(Recorded data begins)
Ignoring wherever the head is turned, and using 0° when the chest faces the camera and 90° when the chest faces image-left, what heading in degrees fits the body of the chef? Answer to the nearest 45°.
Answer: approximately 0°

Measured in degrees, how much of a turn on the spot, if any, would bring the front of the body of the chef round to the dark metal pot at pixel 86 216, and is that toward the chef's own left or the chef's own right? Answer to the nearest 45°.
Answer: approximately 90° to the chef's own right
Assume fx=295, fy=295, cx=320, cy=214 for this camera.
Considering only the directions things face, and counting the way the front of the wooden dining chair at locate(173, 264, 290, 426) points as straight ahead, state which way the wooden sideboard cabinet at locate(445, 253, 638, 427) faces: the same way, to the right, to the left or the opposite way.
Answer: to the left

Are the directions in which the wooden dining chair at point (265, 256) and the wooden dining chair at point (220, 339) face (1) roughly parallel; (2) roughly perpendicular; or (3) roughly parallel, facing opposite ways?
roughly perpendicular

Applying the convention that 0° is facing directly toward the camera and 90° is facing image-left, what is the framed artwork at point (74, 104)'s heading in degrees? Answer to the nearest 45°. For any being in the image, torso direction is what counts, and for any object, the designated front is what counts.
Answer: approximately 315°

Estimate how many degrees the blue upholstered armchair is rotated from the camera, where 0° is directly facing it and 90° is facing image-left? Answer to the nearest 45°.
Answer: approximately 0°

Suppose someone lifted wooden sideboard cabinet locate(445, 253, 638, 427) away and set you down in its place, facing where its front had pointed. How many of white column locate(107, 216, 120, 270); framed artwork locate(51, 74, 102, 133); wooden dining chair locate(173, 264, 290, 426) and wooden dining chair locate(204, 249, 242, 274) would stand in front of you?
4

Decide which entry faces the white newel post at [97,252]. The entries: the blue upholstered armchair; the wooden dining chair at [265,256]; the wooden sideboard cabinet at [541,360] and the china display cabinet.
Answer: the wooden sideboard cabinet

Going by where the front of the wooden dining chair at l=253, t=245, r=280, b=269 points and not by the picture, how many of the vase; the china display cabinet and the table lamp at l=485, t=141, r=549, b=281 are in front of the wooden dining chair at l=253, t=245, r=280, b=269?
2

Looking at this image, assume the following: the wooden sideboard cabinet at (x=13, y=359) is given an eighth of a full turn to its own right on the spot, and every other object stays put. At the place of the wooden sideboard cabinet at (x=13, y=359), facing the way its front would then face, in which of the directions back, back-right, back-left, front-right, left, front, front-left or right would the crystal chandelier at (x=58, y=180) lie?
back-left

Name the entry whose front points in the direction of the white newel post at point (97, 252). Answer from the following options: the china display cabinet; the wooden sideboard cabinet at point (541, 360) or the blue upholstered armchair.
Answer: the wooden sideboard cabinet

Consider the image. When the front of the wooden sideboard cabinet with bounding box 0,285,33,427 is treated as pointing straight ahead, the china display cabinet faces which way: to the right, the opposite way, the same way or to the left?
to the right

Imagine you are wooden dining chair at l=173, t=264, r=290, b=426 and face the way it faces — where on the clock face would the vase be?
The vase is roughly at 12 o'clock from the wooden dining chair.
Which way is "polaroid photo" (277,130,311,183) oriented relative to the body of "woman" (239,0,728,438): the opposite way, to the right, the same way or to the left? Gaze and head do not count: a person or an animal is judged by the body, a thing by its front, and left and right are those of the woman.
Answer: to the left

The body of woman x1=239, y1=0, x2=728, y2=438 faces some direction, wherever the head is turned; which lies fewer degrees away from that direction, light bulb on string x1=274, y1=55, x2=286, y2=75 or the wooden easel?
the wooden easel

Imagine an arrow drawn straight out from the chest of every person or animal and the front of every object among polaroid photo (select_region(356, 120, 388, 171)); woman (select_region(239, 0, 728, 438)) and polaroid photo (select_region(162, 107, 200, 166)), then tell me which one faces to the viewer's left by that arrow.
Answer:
(Recorded data ends)
Problem:
Your answer must consist solely of the lines from the one containing "Imagine you are" through the last line of the entries, reproduced exactly.

Solution to this task:
Imagine you are wooden dining chair at l=173, t=264, r=290, b=426 and face the way it faces — where on the clock face would the vase be?
The vase is roughly at 12 o'clock from the wooden dining chair.
Which way is "polaroid photo" (277,130,311,183) oriented relative to the body of "woman" (239,0,728,438): the opposite way, to the right, the same way or to the left? Gaze and head do not count: a person or an animal is judged by the body, a thing by its front, and left and right are those of the woman.
Answer: to the left

The body of woman x1=239, y1=0, x2=728, y2=438 faces some direction, wherever the head is turned; which lies fewer degrees away from that direction, light bulb on string x1=274, y1=55, x2=286, y2=75 or the wooden easel?
the wooden easel

Imagine an arrow drawn straight out from the chest of every person or animal and the front of every object among polaroid photo (select_region(356, 120, 388, 171)); woman (select_region(239, 0, 728, 438)) and polaroid photo (select_region(162, 107, 200, 166)), then tell me which one faces to the viewer's left by that arrow.
Answer:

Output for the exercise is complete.